Characteristics
Big Data includes huge volume, high velocity, and extensible variety of data.
Volume - How much data you have
The quantity of generated and stored data. The size of the data determines the value and potential insight, and whether it can be considered big data or not.
Variety - How heterogeneous your data is
The type and nature of the data. This helps people who analyze it to effectively use the resulting insight. Big data draws from text, images, audio, video; plus it completes missing pieces through data fusion.
- Structured data (ex - tabular data)
- Unstructured data - text, sensor data, audio, video
- Semi structured - web data, log files
Velocity - How fast data is collected
In this context, the speed at which the data is generated and processed to meet the demands and challenges that lie in the path of growth and development.
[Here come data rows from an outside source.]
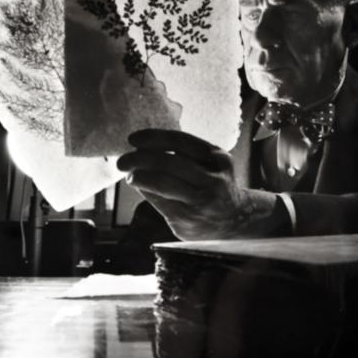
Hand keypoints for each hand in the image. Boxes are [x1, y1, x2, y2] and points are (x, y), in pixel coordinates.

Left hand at [117, 129, 277, 240]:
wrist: (235, 220)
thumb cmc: (213, 185)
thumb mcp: (210, 164)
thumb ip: (184, 154)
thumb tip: (142, 149)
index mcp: (217, 158)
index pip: (180, 141)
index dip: (153, 137)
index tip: (133, 139)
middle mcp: (213, 179)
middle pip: (169, 162)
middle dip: (139, 159)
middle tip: (123, 161)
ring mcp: (201, 201)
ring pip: (162, 183)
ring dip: (139, 177)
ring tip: (131, 176)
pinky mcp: (188, 219)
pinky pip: (159, 202)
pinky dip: (145, 192)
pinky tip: (141, 187)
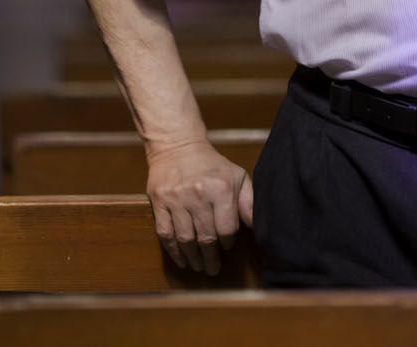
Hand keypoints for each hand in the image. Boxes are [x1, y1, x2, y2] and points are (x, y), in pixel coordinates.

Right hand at [145, 139, 254, 274]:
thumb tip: (257, 227)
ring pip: (185, 239)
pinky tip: (181, 260)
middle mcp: (198, 194)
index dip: (228, 242)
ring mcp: (176, 199)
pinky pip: (165, 233)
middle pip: (206, 237)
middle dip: (211, 258)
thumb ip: (249, 202)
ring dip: (193, 258)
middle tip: (213, 270)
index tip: (228, 248)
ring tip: (199, 267)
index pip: (227, 228)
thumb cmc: (212, 165)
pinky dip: (173, 251)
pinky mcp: (159, 202)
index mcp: (221, 188)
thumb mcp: (237, 176)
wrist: (178, 146)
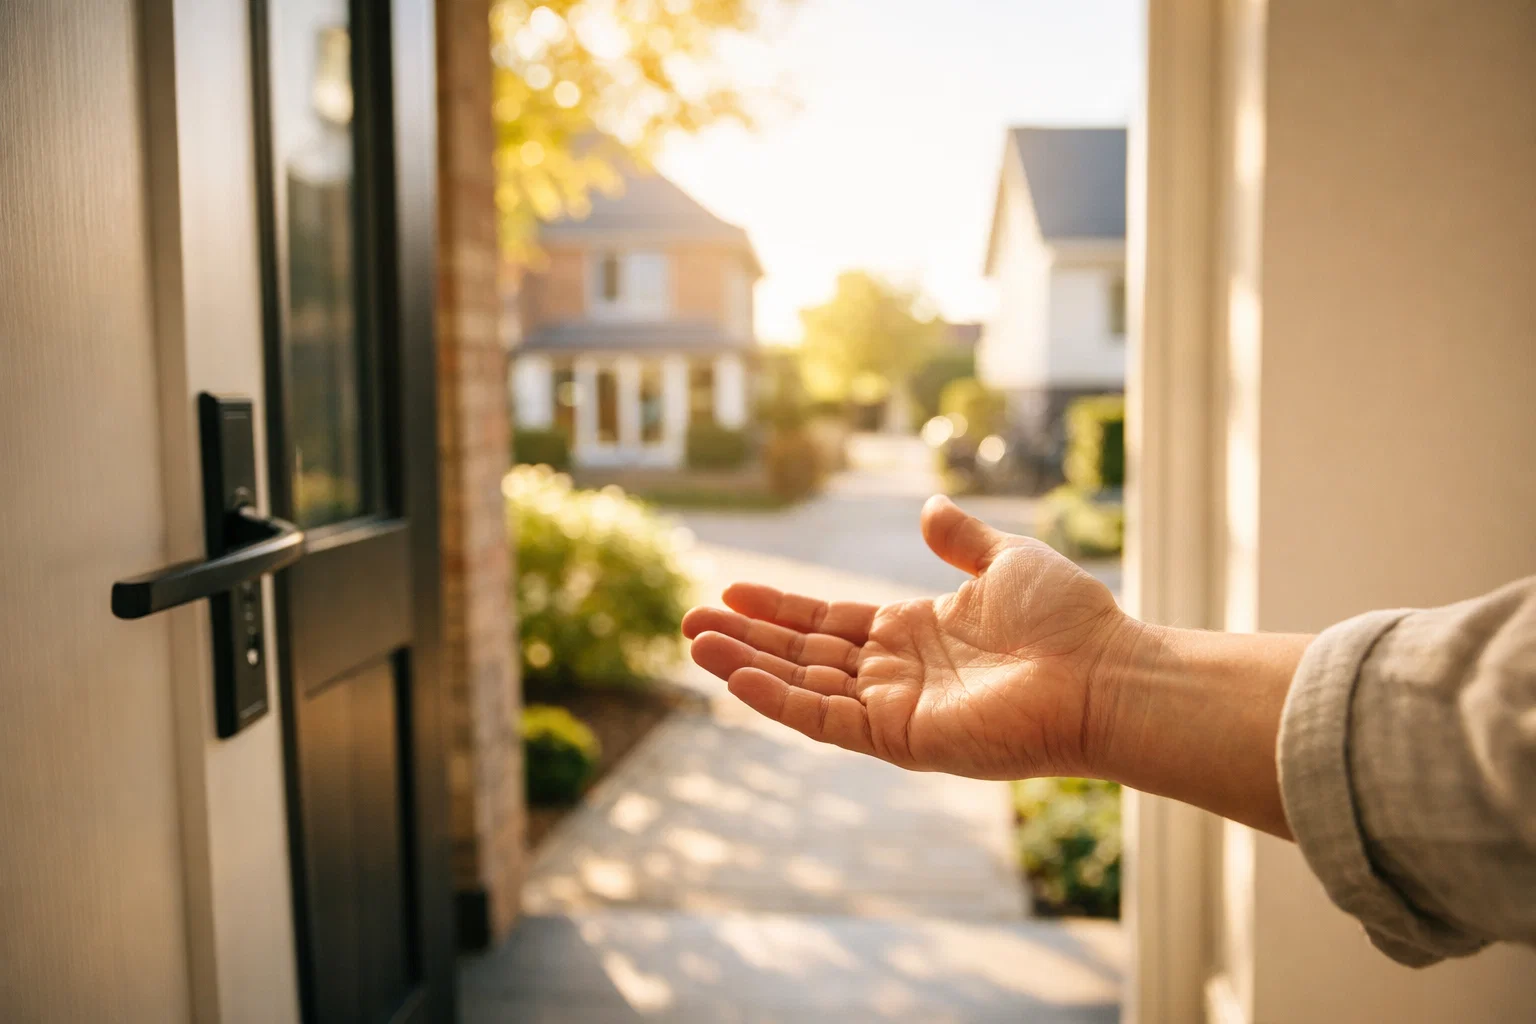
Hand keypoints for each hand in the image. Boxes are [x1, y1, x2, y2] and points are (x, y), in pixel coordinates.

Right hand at [682, 495, 1135, 779]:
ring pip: (804, 686)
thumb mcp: (1006, 561)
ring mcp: (896, 709)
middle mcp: (896, 674)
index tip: (731, 590)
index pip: (828, 622)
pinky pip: (827, 719)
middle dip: (747, 638)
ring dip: (748, 666)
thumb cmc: (1068, 619)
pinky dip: (780, 700)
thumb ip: (961, 540)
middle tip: (689, 620)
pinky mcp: (902, 738)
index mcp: (914, 634)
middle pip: (804, 655)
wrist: (1105, 671)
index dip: (779, 608)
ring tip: (695, 644)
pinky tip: (738, 676)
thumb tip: (930, 506)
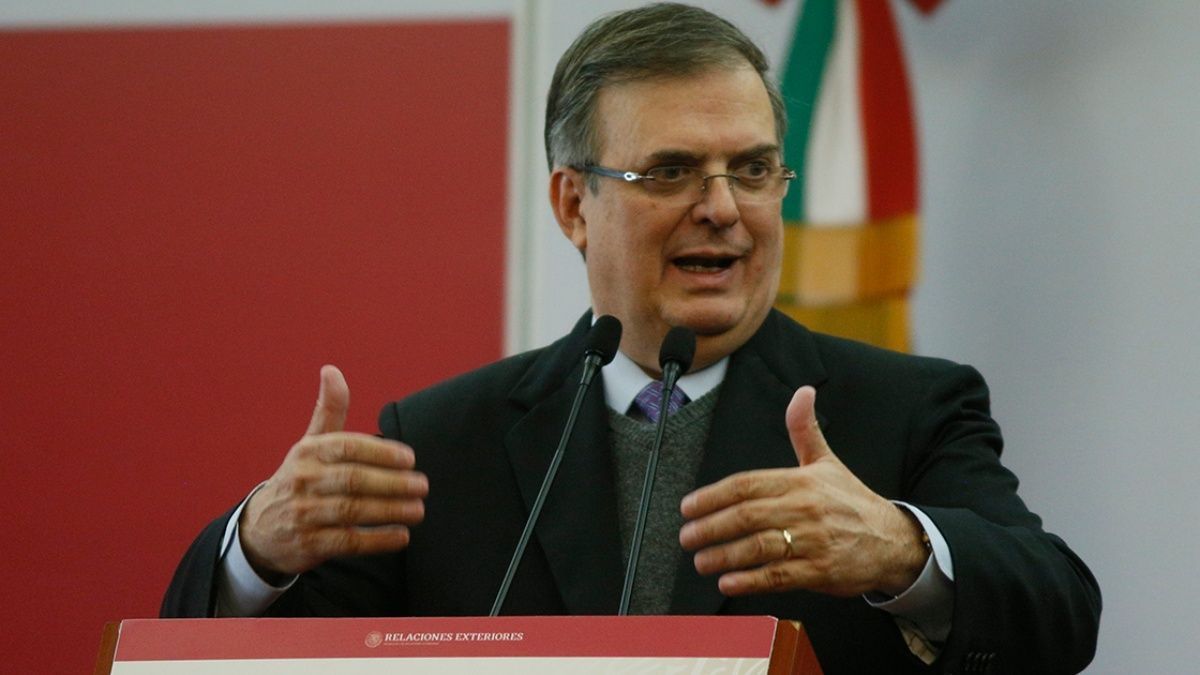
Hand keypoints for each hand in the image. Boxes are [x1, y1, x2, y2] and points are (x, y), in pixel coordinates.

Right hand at [239, 365, 427, 577]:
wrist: (259, 530)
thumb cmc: (299, 478)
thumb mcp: (309, 443)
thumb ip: (329, 410)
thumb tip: (332, 369)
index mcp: (309, 452)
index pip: (348, 447)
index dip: (381, 452)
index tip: (410, 459)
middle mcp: (304, 481)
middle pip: (353, 481)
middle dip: (392, 483)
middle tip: (422, 485)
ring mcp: (304, 514)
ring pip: (353, 511)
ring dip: (390, 511)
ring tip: (418, 510)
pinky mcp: (309, 545)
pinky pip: (348, 542)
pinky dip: (377, 540)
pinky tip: (401, 536)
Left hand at [679, 386, 926, 597]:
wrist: (893, 541)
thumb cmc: (852, 502)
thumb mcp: (828, 462)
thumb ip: (805, 429)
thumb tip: (802, 392)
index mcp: (800, 481)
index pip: (746, 485)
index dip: (713, 495)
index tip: (688, 507)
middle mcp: (804, 509)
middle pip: (746, 516)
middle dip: (710, 527)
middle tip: (686, 537)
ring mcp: (813, 541)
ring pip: (758, 547)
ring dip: (724, 555)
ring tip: (701, 561)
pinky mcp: (820, 571)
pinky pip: (779, 576)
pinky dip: (750, 581)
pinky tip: (729, 582)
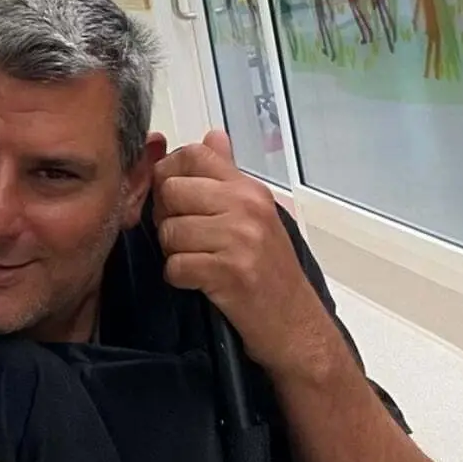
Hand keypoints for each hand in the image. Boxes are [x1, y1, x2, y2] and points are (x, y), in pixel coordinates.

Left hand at [154, 130, 338, 382]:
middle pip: (170, 191)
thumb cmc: (268, 271)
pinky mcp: (229, 271)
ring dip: (174, 253)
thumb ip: (226, 177)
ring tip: (199, 263)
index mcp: (250, 189)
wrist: (294, 325)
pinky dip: (179, 279)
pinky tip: (200, 283)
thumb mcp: (254, 216)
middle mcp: (247, 206)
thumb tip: (212, 136)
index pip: (193, 155)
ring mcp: (240, 238)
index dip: (169, 176)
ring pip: (169, 231)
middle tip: (189, 241)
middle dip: (167, 219)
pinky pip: (175, 266)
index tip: (176, 201)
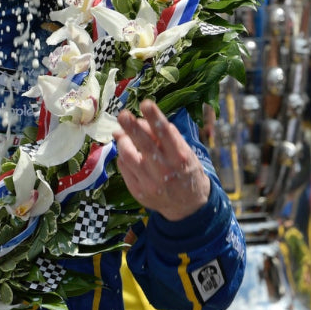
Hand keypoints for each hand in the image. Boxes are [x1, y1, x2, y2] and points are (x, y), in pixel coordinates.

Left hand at [114, 100, 209, 220]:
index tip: (146, 103)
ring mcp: (151, 184)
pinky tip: (127, 153)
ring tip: (122, 133)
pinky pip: (124, 168)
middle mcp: (165, 171)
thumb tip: (138, 122)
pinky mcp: (138, 192)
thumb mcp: (183, 151)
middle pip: (145, 146)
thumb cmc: (185, 170)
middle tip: (123, 115)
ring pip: (129, 156)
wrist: (188, 206)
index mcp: (180, 158)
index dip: (155, 118)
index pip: (166, 134)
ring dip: (123, 141)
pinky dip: (123, 156)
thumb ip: (163, 136)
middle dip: (132, 128)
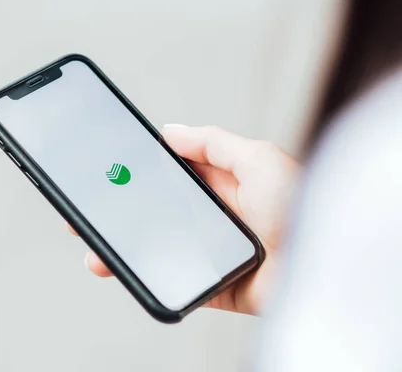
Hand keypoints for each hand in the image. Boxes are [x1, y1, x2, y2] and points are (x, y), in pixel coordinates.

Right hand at [68, 125, 299, 314]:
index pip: (175, 174)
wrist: (323, 267)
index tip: (111, 172)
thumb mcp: (257, 157)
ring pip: (158, 247)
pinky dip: (148, 276)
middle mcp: (217, 217)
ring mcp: (213, 252)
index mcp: (228, 185)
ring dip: (124, 247)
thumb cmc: (301, 206)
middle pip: (160, 212)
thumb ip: (212, 143)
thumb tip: (169, 131)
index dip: (143, 172)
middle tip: (91, 211)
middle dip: (124, 211)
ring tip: (95, 248)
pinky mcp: (215, 285)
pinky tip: (121, 269)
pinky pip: (175, 279)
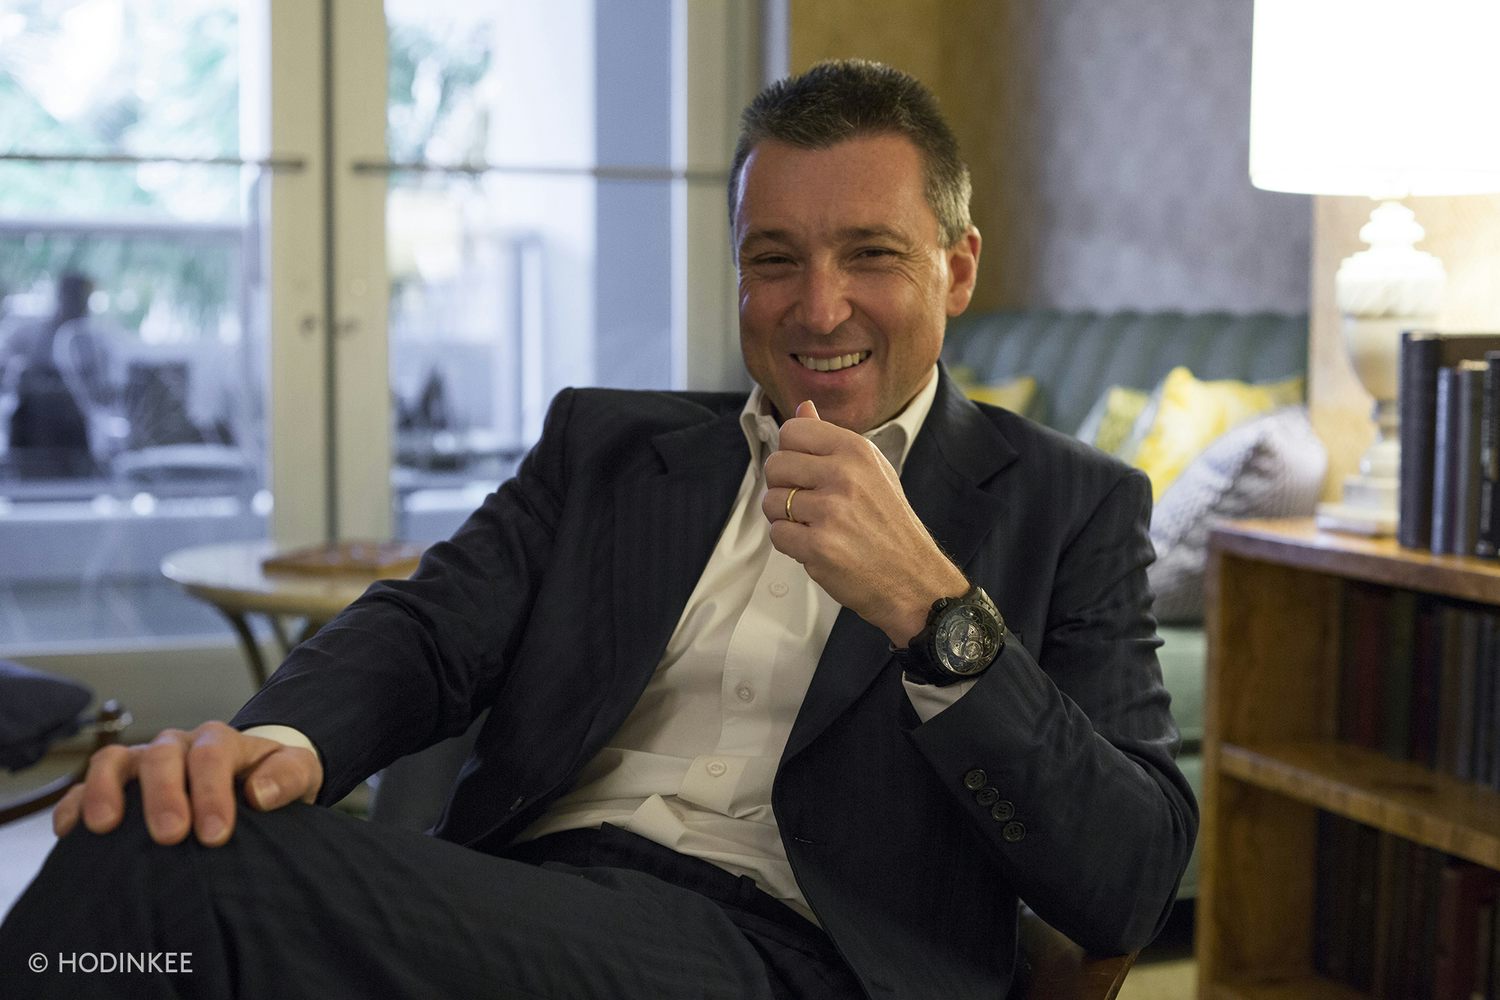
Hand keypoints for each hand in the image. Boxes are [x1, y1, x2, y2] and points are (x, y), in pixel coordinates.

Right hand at [53, 722, 322, 846]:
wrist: (250, 779)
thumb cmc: (272, 780)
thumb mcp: (298, 773)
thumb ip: (287, 777)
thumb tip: (259, 793)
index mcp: (219, 741)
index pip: (211, 755)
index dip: (212, 792)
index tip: (216, 834)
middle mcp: (176, 746)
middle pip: (162, 757)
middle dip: (164, 795)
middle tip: (171, 835)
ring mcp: (141, 763)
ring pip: (114, 761)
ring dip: (105, 790)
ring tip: (105, 826)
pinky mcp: (115, 786)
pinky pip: (84, 787)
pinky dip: (74, 804)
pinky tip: (70, 832)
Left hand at [762, 399, 968, 644]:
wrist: (912, 577)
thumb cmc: (889, 524)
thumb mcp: (871, 470)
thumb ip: (831, 439)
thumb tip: (803, 407)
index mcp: (856, 450)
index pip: (792, 430)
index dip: (791, 452)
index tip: (805, 471)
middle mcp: (844, 475)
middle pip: (775, 464)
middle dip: (782, 486)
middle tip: (807, 503)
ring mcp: (831, 510)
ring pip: (771, 502)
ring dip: (784, 518)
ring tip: (814, 526)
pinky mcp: (819, 545)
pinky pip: (777, 534)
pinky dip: (790, 544)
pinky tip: (816, 545)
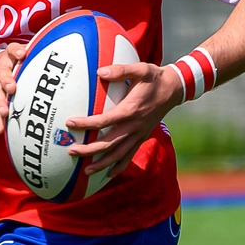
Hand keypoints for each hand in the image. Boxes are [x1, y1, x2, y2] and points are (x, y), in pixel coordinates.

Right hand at [0, 40, 29, 134]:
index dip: (17, 51)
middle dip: (7, 81)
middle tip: (12, 88)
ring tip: (4, 112)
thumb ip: (38, 51)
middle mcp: (1, 70)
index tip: (22, 54)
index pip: (12, 50)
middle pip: (2, 74)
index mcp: (10, 56)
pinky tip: (0, 130)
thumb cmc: (15, 60)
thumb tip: (64, 49)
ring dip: (1, 104)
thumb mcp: (22, 52)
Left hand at [64, 62, 184, 178]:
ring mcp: (139, 134)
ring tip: (86, 170)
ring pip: (118, 154)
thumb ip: (121, 70)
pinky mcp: (142, 138)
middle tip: (71, 151)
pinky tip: (108, 174)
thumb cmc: (155, 78)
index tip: (70, 123)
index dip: (87, 123)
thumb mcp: (141, 69)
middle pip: (109, 143)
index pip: (104, 121)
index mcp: (131, 110)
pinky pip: (130, 156)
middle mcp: (134, 126)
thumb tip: (100, 72)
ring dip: (101, 163)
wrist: (174, 89)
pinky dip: (119, 167)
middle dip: (89, 150)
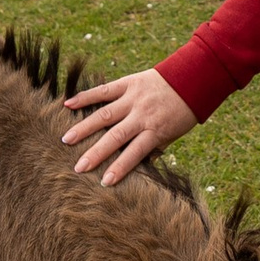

Big data is often available in real-time.
Viscosity & Volatility (related to velocity)
- Viscosity - data velocity relative to timescale of event being studied
- Volatility - rate of data loss and stable lifetime of data
Veracity
- The data quality of captured data can vary greatly, affecting the accurate analysis.
- Veracity refers to the biases, noise and abnormality in data, trustworthiness of data
Value
Validity
- accuracy and correctness of the data relative to a particular use
- Example - Gauging storm intensity (Satellite imaginery vs social media posts, prediction quality vs human impact)
Variability
- How the meaning of data changes over time
- Language Evolution, Data availability, Sampling process, Changes in characteristics of the data source
Viability - Which data has meaningful relations to questions of interest?
Venue - Where does the data live and how do you get it?
Vocabulary
- Metadata describing structure, content, & provenance
- Schemas, semantics, ontologies, taxonomies, vocabularies
Vagueness
Confusion about what "Big Data" means